*** Block opens ***

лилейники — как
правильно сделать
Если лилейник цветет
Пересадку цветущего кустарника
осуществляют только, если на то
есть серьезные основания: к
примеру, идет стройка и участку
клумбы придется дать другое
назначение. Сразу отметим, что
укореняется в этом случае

*** Block closes ***
*** Block opens ***

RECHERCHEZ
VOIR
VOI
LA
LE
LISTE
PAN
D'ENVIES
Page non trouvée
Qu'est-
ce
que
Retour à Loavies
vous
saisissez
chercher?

*** Block closes ***
*** Block opens ***

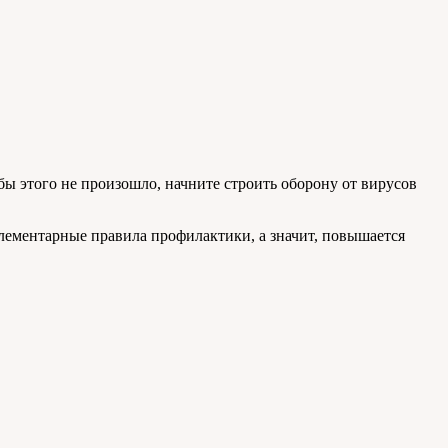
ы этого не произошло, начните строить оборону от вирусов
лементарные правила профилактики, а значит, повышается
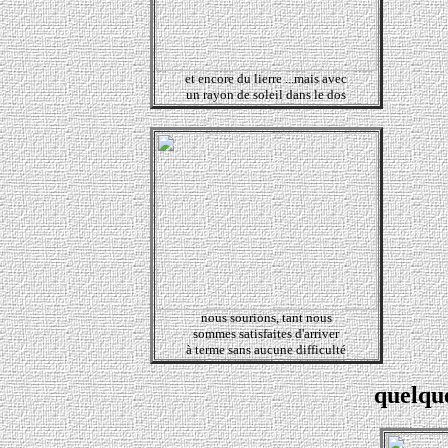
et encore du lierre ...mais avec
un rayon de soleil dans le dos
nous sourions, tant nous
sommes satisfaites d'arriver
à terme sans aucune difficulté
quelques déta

*** Block closes ***

* [What the task requires]
Give back exactly the lines above starting at the line where "et encore du lierre ...mais avec" appears and ending at the line where "quelques déta" appears, both included, with no other lines.

* [Task result]
et encore du lierre ...mais avec
un rayon de soleil dans le dos
nous sourions, tant nous
sommes satisfaites d'arriver
à terme sans aucune difficulté
quelques déta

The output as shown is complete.